Ergophobia, which is Greek for fear of work, is perhaps the maladaptive condition I suffer from the most in my persistent if diminishing dread of jobholding and finding employment.
I have had jobs in the past, largely in catering, and plenty more voluntary roles for charities and so forth but the world of gainful employment terrifies me, not least because it exacerbated if not caused a great deal of mental health distress in my youth.
The fact is, this 'fact' of course being an opinion, that I am more gentle and sensitive than average which can of course be a drawback in the largely cut-throat, competitive labour market replete, in my opinion, with nagging and narcissistic employers, and certainly in the world of business which, it seems to me, requires a great deal of rude self-assertion and, depending on your position on the career ladder, bossing people around or being bossed around.
It is my sensitivity - though some, to be sure, think me insensitive - that makes me philosophise and turn to creative modes of expression as ways to fulfil myself but the thought of having to earn a living through, say, teaching, catering, shop-keeping, caring, cleaning, even translating sends cold shivers down my spine.

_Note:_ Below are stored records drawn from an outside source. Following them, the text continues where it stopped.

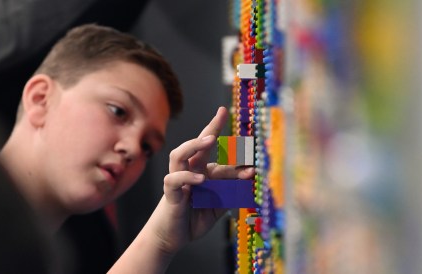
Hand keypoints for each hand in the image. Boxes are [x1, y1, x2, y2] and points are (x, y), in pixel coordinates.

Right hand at [154, 106, 254, 253]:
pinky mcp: (171, 193)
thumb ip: (232, 190)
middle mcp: (189, 171)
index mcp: (201, 170)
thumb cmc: (195, 217)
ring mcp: (178, 180)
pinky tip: (201, 179)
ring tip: (209, 141)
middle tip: (221, 115)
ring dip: (193, 146)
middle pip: (195, 145)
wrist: (175, 237)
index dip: (214, 127)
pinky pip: (175, 179)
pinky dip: (187, 177)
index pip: (210, 148)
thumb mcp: (220, 203)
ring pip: (179, 155)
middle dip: (208, 129)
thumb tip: (251, 175)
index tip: (223, 110)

It is my ergophobia that has made me take issue with money, money-making, ‘economics’, the jobs system, right-wing and libertarian ideals of economic enterprise and so forth and that ultimately make me a misfit non-conformist.
While I am someone of some creative ability, job-holding and making money are not one of my talents and I am very much at the mercy of the ever-dwindling Welfare State for my livelihood.

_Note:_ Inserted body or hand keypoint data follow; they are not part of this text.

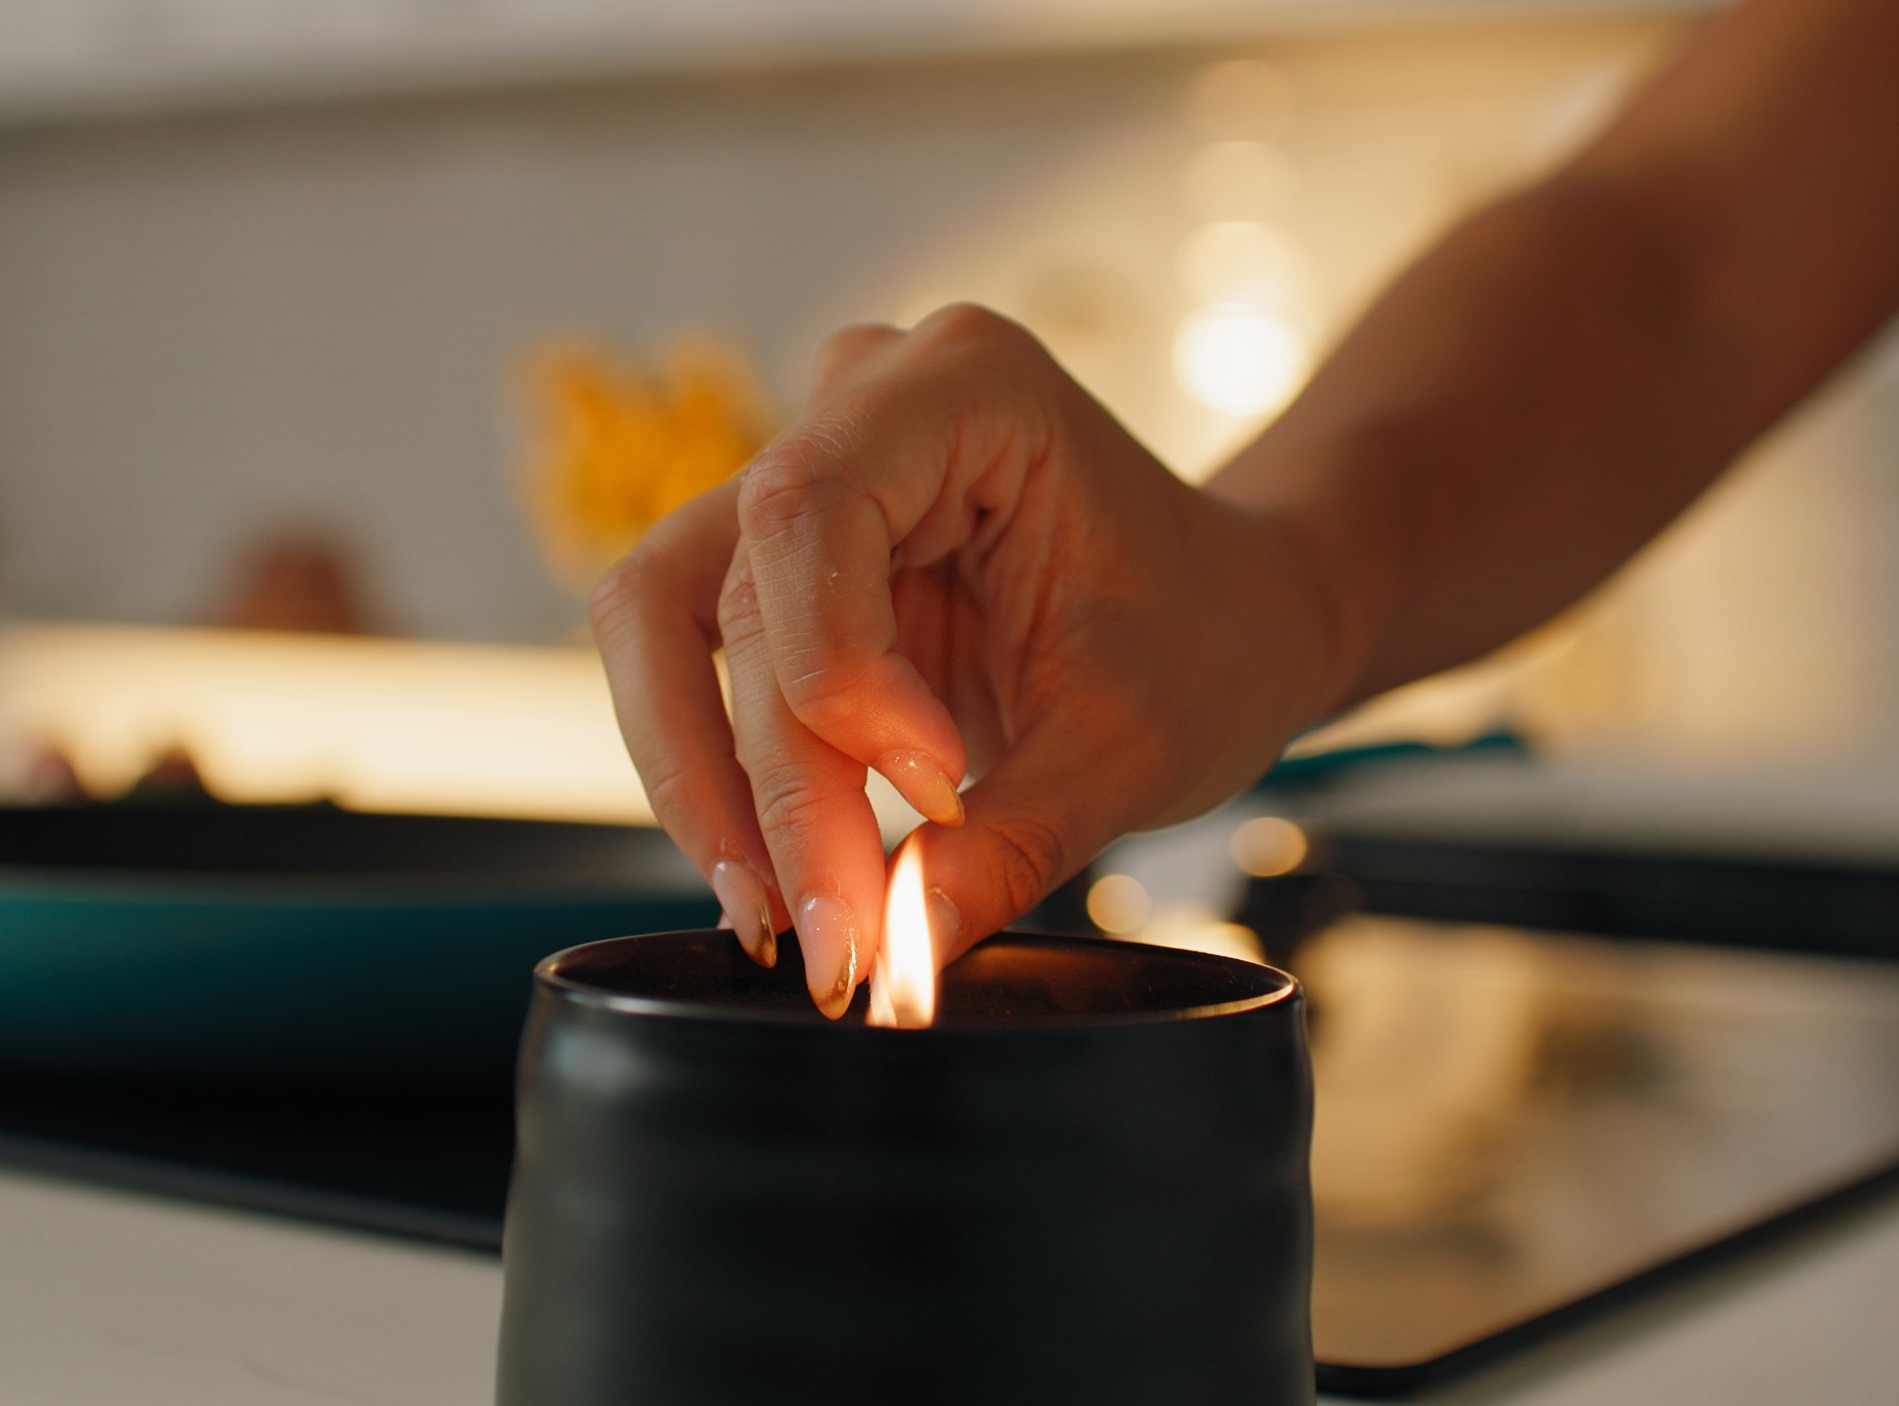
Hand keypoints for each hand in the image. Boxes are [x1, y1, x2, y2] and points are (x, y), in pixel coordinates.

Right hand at [592, 305, 1348, 1016]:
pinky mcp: (781, 561)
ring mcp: (808, 472)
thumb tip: (893, 970)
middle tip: (834, 938)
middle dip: (772, 782)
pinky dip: (718, 776)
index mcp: (969, 383)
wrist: (1231, 618)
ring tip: (780, 921)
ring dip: (704, 783)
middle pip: (733, 589)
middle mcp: (860, 401)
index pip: (810, 509)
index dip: (838, 675)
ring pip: (667, 622)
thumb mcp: (1132, 753)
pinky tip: (774, 877)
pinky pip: (694, 663)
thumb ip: (1007, 850)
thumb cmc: (1206, 639)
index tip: (934, 800)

The point of this writing is that employment and making money, which so many see as the material purpose of life, because these activities are instrumental in being able to operate and survive in a monetary system such as ours, are not for everyone, and this is the case usually not because of lazy-ness and ‘taking the piss’, whatever that means, but because of having a personality that suffers from and is therefore averse to the social, sociological and psychological reality of the modern workplace.
In other words it is not that I’m work-shy (see post What is Work?), if work is defined as an activity of disciplined self-application in areas that need attending to, but employment and business-shy because these involve engaging with and labouring under other people in typically hierarchical and insensitive ways.